TALLADEGA — Dawn Phillips never saw a gun until she moved to the United States.
The 83-year-old retired nurse was born in New Zealand in 1935, not long before World War II began, and she never saw or held a gun — or treated bullet wounds — until she joined her husband, Navy man and Clay County native Harold Phillips, in the U.S. in the 1970s. Harold died in 1988, she said, and she moved to Talladega in the late 1990s.
She remembers her country rationing food until 1948 and she remembers men aged 18 to 45 going off to war, but she doesn’t remember any firearms from her childhood, though her stepfather, a policeman, occasionally encountered them. She asked once what he’d do if a criminal shot at him.
“He said, ‘We’ve got the batons, maybe we’ll use them as a baseball bat,’” Phillips recalled, laughing.
She said police stations started keeping a single revolver under lock and key sometime in the 1960s, but were otherwise without firearms. Such lax armament is a striking contrast to the semi-automatic rifles and ballistic vests worn by modern New Zealand police, visible in news photos from the aftermath of shootings at two mosques Friday in Christchurch, New Zealand. News outlets reported that 49 people were killed in the attacks, carried out by an apparent single shooter, though three others were found in the area with weapons.
David Meates, chief executive of the Canterbury District Health Board, said an additional 48 people were being treated at Christchurch Hospital for injuries sustained in the attacks.
Phillips recalled two incidents of firearm violence. One happened when she was 5 years old: A man used a shotgun to kill a taxi driver in Ashburton and the police were issued batons to bring him in. That effort was successful, she said, and none of the officers were injured.
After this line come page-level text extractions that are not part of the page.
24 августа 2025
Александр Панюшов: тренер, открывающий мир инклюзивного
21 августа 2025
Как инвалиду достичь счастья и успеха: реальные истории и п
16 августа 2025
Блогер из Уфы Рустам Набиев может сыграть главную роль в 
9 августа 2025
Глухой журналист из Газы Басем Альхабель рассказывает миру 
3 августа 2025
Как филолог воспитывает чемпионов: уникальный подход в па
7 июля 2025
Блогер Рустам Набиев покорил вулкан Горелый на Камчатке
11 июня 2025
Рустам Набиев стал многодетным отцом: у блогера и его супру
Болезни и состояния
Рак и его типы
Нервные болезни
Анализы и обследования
She called the second incident a “murder mystery,” one solved by taking advantage of the country’s firearm registration laws.
“In New Zealand, every gun was registered,” she said. “They called in all .22 rifles and tested them and found the one that made the mark on the bullet.”
She said the shooting Friday wasn’t characteristic of a New Zealander mindset. She said no one locked their doors when she still lived there, and people were polite. She recalled rebuking her husband for yelling across the street to someone he knew.
“We don’t do that in New Zealand,” she said. “We don’t yell at people. We go over there or they come over here.”
She shared a few photos from back home that seemed to exemplify the casual oddity of New Zealand life. One was of a road in the shadow of Mount Tasman, with a truck coming toward the camera and a car heading away from it. Beside the car stood an exasperated man, trying to suss out a solution for two hundred-odd sheep crowding the roadway.
“We call that a New Zealand traffic jam,” Phillips said.
Her coffee table doubles as a shadow box with artifacts from her home country, like silver coins taken out of circulation long ago, and a greenstone rock partway through the process of becoming an axe head. There’s a board game called “Cathedral” by her couch that’s like a competitive puzzle, invented by a New Zealand game business in the 1970s.
She’s surrounded by mainstays of New Zealand life, and they may be what reminds her that in spite of Friday’s violence, the country will carry on.
“New Zealanders will bounce back,” she said. “They’re very good at getting together and getting the job done. And they’ll do it without help if they have to.”